I'm home from school with a bug. It makes me sleep and kills my stomach. I'm quick to blame food poisoning for any problem that I've got, but I can't think of anything suspect that I ate. In fact, I've had nothing but spaghetti and coffee for several days. Well at least I can work on my "To Do" list that is about a mile long.
There has been no time to review movies lately. No time to even watch movies. I'll be much happier when there is.
People seem generally displeased with my Coachella pics. Cool.
No... I did get mostly positive feedback, but at least there was at least this bit on the buddyhead message board.

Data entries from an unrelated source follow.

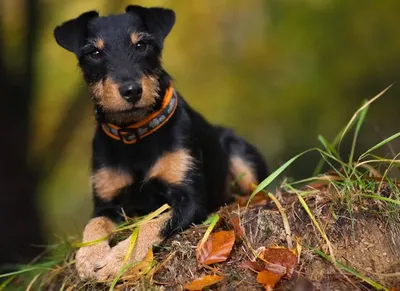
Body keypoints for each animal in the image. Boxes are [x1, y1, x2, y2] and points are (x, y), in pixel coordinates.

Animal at [52, 5, 266, 282]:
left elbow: (153, 223)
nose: (131, 91)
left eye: (142, 44)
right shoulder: (107, 204)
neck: (135, 134)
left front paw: (119, 261)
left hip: (241, 155)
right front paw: (89, 257)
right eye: (94, 53)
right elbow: (94, 224)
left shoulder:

Wow - you mention the cobrasnake like 100 times. You even called him a "famous Hollywood photographer". That guy is a no-talent assclown douchebag. He doesn't do shit. You also mentioned something about the crowd being very punk rock, edgy, and fashion aware of something. Very lame. I hope the whole site is a joke.
If you are wondering what I'm doing on the buddyhead board, I'm looking for fun forums to promote my work, but having trouble finding any. The buddyhead board is pretty dead. Is all the action on myspace? Are all message boards dead? I will find out and tell you.
So I discovered that most people get to my blog through search engines, by like, twenty to one or something. My loyal readers are still the most important ones, but I'm excited by my discovery, thanks to StatCounter.
The search terms are the expected, like titles of the movies I review, animal rights stuff, punk top ten lists, even some scenester fashion queries... Some were more specific, like the locust is ruining hardcore for fat kids jessica hopper. Awesome, I did write about that. My favorite was pictures of a deformed vaginas. Yup, deformed vaginas has come up more than once by searchers. Can I help it if the movies I write about are perverse? No I can't.
I'm gonna redesign this site again soon, around the end of the month, and I'll bring you a Cub Speaks homepage with an interview.
America's Next Top Model ended the season in a way that pleased me. It's one of the only shows I watch besides the news networks. Unfortunately they did a 'Got Milk' print ad this season. Gross cum shots. I mean it, it's not just in my brain, that shit is dirty.
Milk is obscene... deformed vaginas in the horror flicks? I've got no problem with that.